Visualmente, o filme impressiona com o uso de locações reais em Recife, como a Vila Santo Antônio, no bairro da Boa Vista, que contribui para o realismo das situações. Mendonça alterna momentos de tensão e lirismo, conduzindo o espectador por uma jornada que mistura o absurdo e o cotidiano.
No entanto, o desfecho divide opiniões. A mudança brusca de tom e linguagem rompe com a estrutura narrativa estabelecida e pode causar estranhamento. Ainda assim, o final sugere uma metáfora sobre a incapacidade do Brasil de encarar sua própria história recente. O vilão, construído de forma mais caricata, é um dos poucos pontos que destoam do refinamento geral da obra.
Com direção segura e um olhar autoral, O Agente Secreto desponta como um forte candidato ao Oscar de 2026 na categoria de Melhor Filme Internacional, ao lado de produções como o norueguês Valor Sentimental, o francês Foi Apenas um Acidente e o sul-coreano No Other Choice. Especialistas de Hollywood também destacam Wagner Moura como um dos possíveis indicados a Melhor Ator — a revista Hollywood Reporter chegou a apontá-lo como favorito.
Até março do próximo ano, quando a cerimônia acontece, muito ainda pode mudar. Mas o lançamento de O Agente Secreto confirma o vigor e a maturidade do cinema brasileiro contemporâneo — um cinema que, mesmo revisitando feridas antigas, encontra novas formas de emocionar e provocar.

Tarefa A: No trecho sobre O Agente Secreto, em que bairro do Recife fica a Vila Santo Antônio?

Entradas de dados armazenadas:
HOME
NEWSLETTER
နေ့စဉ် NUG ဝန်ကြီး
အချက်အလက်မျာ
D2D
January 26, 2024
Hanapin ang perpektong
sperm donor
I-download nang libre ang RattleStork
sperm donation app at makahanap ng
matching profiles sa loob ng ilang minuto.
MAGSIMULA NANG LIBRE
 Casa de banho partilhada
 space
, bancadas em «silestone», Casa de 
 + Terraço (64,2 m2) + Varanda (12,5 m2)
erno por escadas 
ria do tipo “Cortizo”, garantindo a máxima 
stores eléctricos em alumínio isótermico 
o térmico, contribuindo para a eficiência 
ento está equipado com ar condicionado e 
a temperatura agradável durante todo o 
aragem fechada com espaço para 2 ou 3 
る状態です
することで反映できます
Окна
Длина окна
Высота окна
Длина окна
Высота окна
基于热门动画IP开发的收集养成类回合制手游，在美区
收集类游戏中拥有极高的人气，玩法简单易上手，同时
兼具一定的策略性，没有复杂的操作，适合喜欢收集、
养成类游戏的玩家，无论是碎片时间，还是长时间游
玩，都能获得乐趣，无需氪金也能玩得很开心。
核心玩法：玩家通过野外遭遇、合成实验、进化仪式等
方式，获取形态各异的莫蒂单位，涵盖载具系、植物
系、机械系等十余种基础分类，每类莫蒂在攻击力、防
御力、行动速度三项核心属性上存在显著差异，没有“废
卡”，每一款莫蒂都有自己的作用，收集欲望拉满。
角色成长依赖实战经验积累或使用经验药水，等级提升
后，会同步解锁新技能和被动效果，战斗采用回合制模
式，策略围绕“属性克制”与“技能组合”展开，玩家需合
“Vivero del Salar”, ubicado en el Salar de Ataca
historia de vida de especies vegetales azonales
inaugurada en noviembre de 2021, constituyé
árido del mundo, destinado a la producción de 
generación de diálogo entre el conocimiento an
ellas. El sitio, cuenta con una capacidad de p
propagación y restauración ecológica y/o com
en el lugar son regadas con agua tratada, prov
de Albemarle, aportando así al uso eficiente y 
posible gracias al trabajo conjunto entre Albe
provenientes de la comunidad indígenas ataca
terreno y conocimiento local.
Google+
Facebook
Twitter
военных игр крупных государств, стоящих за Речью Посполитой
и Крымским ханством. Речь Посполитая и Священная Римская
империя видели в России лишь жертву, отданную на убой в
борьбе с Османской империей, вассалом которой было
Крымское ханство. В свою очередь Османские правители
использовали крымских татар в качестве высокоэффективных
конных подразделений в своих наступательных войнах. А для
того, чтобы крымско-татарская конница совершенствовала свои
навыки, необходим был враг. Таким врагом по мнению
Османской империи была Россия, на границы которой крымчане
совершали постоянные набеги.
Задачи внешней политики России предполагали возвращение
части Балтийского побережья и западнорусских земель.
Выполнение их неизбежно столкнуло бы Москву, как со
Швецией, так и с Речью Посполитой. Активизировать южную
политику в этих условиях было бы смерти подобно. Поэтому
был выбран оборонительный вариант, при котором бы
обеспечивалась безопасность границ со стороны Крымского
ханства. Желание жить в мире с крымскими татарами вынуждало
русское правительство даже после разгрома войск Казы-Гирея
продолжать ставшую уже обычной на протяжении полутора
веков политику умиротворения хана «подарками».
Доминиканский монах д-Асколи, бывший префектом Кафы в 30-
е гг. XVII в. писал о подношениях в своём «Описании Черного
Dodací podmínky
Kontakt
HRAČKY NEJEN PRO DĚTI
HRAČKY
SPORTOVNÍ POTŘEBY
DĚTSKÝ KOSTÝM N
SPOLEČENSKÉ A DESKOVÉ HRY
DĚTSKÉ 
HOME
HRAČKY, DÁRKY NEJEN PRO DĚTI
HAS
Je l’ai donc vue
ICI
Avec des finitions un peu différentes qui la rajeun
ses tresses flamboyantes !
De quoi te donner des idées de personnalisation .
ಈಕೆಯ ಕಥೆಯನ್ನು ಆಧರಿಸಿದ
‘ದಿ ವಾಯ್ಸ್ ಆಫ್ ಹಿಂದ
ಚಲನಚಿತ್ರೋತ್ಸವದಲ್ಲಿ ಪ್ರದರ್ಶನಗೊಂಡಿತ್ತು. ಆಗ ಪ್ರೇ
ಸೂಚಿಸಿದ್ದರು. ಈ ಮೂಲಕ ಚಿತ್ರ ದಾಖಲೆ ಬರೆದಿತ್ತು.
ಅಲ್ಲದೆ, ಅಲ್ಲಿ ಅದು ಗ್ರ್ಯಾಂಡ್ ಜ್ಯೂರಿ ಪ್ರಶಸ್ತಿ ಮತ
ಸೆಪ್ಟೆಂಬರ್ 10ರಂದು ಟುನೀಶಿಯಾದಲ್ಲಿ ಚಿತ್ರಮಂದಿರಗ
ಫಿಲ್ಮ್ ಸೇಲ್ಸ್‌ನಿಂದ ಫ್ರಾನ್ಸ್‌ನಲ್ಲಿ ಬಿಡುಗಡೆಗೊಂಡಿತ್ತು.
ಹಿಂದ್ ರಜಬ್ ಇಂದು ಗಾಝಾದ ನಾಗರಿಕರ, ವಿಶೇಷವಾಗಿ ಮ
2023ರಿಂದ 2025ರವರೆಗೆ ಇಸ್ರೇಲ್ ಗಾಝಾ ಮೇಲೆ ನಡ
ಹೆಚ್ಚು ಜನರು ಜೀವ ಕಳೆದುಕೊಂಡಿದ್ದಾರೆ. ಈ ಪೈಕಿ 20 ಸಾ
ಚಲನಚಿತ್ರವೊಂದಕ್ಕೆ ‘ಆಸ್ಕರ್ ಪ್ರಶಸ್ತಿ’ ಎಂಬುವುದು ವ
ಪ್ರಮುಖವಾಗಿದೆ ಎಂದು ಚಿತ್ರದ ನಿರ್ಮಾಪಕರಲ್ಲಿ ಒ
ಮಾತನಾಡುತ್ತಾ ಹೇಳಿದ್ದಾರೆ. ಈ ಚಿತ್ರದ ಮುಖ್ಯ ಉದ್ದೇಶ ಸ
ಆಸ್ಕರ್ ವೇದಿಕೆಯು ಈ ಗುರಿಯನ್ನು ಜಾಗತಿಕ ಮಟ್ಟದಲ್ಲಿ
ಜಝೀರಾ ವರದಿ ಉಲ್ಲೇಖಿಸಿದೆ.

Tarefa B: Altere a listagem desde a primeira linha até a linha que contém "erno por escadas", inclusive, substituindo "partilhada" por "privativa". Apresente essas linhas novamente, sem nenhuma outra mudança.

Resposta esperada A: No bairro da Boa Vista.

Resposta esperada B:
HOME
NEWSLETTER
နေ့စဉ် NUG ဝန်ကြီး
အချက်အလက်မျာ
D2D
January 26, 2024
Hanapin ang perpektong
sperm donor
I-download nang libre ang RattleStork
sperm donation app at makahanap ng
matching profiles sa loob ng ilang minuto.
MAGSIMULA NANG LIBRE
 Casa de banho privativa
 space
, bancadas em «silestone», Casa de 
 + Terraço (64,2 m2) + Varanda (12,5 m2)
erno por escadas 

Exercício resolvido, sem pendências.